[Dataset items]

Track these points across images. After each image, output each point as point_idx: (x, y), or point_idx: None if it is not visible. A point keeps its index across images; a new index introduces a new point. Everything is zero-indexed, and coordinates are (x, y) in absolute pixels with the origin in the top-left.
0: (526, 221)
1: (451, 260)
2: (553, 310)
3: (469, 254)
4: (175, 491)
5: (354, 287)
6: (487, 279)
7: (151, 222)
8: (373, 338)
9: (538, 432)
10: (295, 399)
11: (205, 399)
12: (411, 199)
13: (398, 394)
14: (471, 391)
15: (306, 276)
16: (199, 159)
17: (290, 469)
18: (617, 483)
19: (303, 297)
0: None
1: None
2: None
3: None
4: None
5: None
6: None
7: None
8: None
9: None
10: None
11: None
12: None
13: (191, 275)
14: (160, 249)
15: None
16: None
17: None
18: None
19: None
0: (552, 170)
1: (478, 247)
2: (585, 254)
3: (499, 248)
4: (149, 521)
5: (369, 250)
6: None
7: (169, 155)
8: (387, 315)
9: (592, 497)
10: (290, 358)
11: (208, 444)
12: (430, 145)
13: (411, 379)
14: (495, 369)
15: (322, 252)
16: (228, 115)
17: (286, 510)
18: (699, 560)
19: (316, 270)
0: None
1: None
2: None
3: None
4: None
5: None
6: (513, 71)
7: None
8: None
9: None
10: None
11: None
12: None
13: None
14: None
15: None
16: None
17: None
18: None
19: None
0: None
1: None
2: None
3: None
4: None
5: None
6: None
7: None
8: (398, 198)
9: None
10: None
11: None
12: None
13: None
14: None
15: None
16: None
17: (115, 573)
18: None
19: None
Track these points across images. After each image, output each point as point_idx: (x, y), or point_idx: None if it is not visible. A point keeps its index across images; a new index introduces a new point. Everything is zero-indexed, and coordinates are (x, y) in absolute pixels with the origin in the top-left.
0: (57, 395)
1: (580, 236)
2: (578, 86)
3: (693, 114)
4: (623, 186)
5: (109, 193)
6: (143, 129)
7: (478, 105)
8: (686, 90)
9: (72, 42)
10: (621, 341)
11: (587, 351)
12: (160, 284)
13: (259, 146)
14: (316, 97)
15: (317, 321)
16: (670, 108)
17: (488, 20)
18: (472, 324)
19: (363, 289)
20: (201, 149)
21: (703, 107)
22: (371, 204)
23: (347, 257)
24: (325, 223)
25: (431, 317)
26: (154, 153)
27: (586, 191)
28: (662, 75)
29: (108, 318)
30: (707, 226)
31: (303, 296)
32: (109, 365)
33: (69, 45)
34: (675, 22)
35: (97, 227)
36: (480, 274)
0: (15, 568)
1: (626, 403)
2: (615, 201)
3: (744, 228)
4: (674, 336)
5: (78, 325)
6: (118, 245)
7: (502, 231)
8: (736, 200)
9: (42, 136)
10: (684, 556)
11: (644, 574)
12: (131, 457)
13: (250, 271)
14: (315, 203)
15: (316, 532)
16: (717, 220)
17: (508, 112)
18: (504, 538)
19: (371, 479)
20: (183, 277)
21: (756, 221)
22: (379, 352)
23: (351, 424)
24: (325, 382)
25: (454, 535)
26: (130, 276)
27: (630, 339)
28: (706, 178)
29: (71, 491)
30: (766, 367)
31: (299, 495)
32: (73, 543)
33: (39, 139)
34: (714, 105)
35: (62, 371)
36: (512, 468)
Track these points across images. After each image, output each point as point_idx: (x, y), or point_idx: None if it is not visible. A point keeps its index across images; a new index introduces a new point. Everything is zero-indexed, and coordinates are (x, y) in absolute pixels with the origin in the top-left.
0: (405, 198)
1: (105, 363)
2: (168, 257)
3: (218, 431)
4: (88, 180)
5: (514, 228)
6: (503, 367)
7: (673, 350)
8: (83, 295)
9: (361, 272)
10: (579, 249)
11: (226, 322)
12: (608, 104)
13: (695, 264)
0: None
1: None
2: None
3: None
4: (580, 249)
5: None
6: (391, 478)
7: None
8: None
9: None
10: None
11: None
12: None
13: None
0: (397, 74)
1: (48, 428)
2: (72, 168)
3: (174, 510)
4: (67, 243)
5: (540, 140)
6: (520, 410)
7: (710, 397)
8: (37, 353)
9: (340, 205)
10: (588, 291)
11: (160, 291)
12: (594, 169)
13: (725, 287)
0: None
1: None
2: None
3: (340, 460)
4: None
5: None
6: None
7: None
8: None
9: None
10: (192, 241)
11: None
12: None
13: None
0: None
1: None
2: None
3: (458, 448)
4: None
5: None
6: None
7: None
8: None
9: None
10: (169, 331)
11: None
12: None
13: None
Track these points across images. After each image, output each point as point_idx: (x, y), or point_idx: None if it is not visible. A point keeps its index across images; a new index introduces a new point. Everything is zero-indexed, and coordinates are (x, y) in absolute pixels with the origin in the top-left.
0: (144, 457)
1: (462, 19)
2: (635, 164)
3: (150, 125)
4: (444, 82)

= Written problem =
Rewrite the material above as a JSON list of strings with one string per line. Leave out any blank lines.

= Solution to this exercise =
[
  "Track these points across images. After each image, output each point as point_idx: (x, y), or point_idx: None if it is not visible. A point keeps its index across images; a new index introduces a new point. Everything is zero-indexed, and coordinates are (x, y) in absolute pixels with the origin in the top-left.",
  "0: (526, 221)",
  "1: (451, 260)",
  "2: (553, 310)",
  "3: (469, 254)",
  "4: (175, 491)",
  "5: (354, 287)",
  "6: (487, 279)",
  "7: (151, 222)",
  "8: (373, 338)",
  "9: (538, 432)",
  "10: (295, 399)",
  "11: (205, 399)",
  "12: (411, 199)",
  "13: (398, 394)",
  "14: (471, 391)",
  "15: (306, 276)",
  "16: (199, 159)",
  "17: (290, 469)",
  "18: (617, 483)",
  "19: (303, 297)",
  "0: None",
  "1: None",
  "2: None",
  "3: None",
  "4: None",
  "5: None",
  "6: None",
  "7: None",
  "8: None",
  "9: None",
  "10: None",
  "11: None",
  "12: None",
  "13: (191, 275)",
  "14: (160, 249)",
  "15: None",
  "16: None",
  "17: None",
  "18: None",
  "19: None",
  "0: (552, 170)",
  "1: (478, 247)",
  "2: (585, 254)",
  "3: (499, 248)",
  "4: (149, 521)",
  "5: (369, 250)",
  "6: None",
  "7: (169, 155)",
  "8: (387, 315)",
  "9: (592, 497)",
  "10: (290, 358)",
  "11: (208, 444)",
  "12: (430, 145)",
  "13: (411, 379)",
  "14: (495, 369)",
  "15: (322, 252)",
  "16: (228, 115)",
  "17: (286, 510)",
  "18: (699, 560)",
  "19: (316, 270)",
  "0: None",
  "1: None",
  "2: None",
  "3: None",
  "4: None",
  "5: None",
  "6: (513, 71)",
  "7: None",
  "8: None",
  "9: None",
  "10: None",
  "11: None",
  "12: None",
  "13: None",
  "14: None",
  "15: None",
  "16: None",
  "17: None",
  "18: None",
  "19: None",
  "0: None",
  "1: None",
  "2: None",
  "3: None",
  "4: None",
  "5: None",
  "6: None",
  "7: None",
  "8: (398, 198)",
  "9: None",
  "10: None",
  "11: None",
  "12: None",
  "13: None",
  "14: None",
  "15: None",
  "16: None",
  "17: (115, 573)",
  "18: None",
  "19: None",
  "Track these points across images. After each image, output each point as point_idx: (x, y), or point_idx: None if it is not visible. A point keeps its index across images; a new index introduces a new point. Everything is zero-indexed, and coordinates are (x, y) in absolute pixels with the origin in the top-left.",
  "0: (57, 395)",
  "1: (580, 236)",
  "2: (578, 86)",
  "3: (693, 114)",
  "4: (623, 186)",
  "5: (109, 193)",
  "6: (143, 129)",
  "7: (478, 105)",
  "8: (686, 90)",
  "9: (72, 42)",
  "10: (621, 341)",
  "11: (587, 351)",
  "12: (160, 284)",
  "13: (259, 146)",
  "14: (316, 97)",
  "15: (317, 321)",
  "16: (670, 108)",
  "17: (488, 20)",
  "18: (472, 324)",
  "19: (363, 289)",
  "20: (201, 149)",
  "21: (703, 107)",
  "22: (371, 204)",
  "23: (347, 257)",
  "24: (325, 223)",
  "25: (431, 317)",
  "26: (154, 153)",
  "27: (586, 191)",
  "28: (662, 75)",
  "29: (108, 318)",
  "30: (707, 226)",
  "31: (303, 296)",
  "32: (109, 365)",
  "33: (69, 45)",
  "34: (675, 22)",
  "35: (97, 227)",
  "36: (480, 274)",
  "0: (15, 568)",
  "1: (626, 403)",
  "2: (615, 201)",
  "3: (744, 228)",
  "4: (674, 336)",
  "5: (78, 325)",
  "6: (118, 245)",
  "7: (502, 231)",
  "8: (736, 200)",
  "9: (42, 136)",
  "10: (684, 556)",
  "11: (644, 574)",
  "12: (131, 457)",
  "13: (250, 271)",
  "14: (315, 203)",
  "15: (316, 532)",
  "16: (717, 220)",
  "17: (508, 112)",
  "18: (504, 538)",
  "19: (371, 479)",
  "20: (183, 277)",
  "21: (756, 221)",
  "22: (379, 352)",
  "23: (351, 424)",
  "24: (325, 382)",
  "25: (454, 535)",
  "26: (130, 276)",
  "27: (630, 339)",
  "28: (706, 178)",
  "29: (71, 491)",
  "30: (766, 367)",
  "31: (299, 495)",
  "32: (73, 543)",
  "33: (39, 139)",
  "34: (714, 105)",
  "35: (62, 371)",
  "36: (512, 468)",
  "Track these points across images. After each image, output each point as point_idx: (x, y), or point_idx: None if it is not visible. A point keeps its index across images; a new index introduces a new point. Everything is zero-indexed, and coordinates are (x, y) in absolute pixels with the origin in the top-left.",
  "0: (405, 198)",
  "1: (105, 363)",
  "2: (168, 257)",
  "3: (218, 431)",
  "4: (88, 180)",
  "5: (514, 228)",
  "6: (503, 367)",
  "7: (673, 350)",
  "8: (83, 295)",
  "9: (361, 272)",
  "10: (579, 249)",
  "11: (226, 322)",
  "12: (608, 104)",
  "13: (695, 264)",
  "0: None",
  "1: None",
  "2: None",
  "3: None",
  "4: (580, 249)",
  "5: None",
  "6: (391, 478)",
  "7: None",
  "8: None",
  "9: None",
  "10: None",
  "11: None",
  "12: None",
  "13: None",
  "0: (397, 74)",
  "1: (48, 428)",
  "2: (72, 168)",
  "3: (174, 510)",
  "4: (67, 243)",
  "5: (540, 140)",
  "6: (520, 410)",
  "7: (710, 397)",
  "8: (37, 353)",
  "9: (340, 205)",
  "10: (588, 291)",
  "11: (160, 291)",
  "12: (594, 169)",
  "13: (725, 287)",
  "0: None",
  "1: None",
  "2: None",
  "3: (340, 460)",
  "4: None",
  "5: None",
  "6: None",
  "7: None",
  "8: None",
  "9: None",
  "10: (192, 241)",
  "11: None",
  "12: None",
  "13: None",
  "0: None",
  "1: None",
  "2: None",
  "3: (458, 448)",
  "4: None",
  "5: None",
  "6: None",
  "7: None",
  "8: None",
  "9: None",
  "10: (169, 331)",
  "11: None",
  "12: None",
  "13: None",
  "Track these points across images. After each image, output each point as point_idx: (x, y), or point_idx: None if it is not visible. A point keeps its index across images; a new index introduces a new point. Everything is zero-indexed, and coordinates are (x, y) in absolute pixels with the origin in the top-left.",
  "0: (144, 457)",
  "1: (462, 19)",
  "2: (635, 164)",
  "3: (150, 125)",
  "4: (444, 82)"
]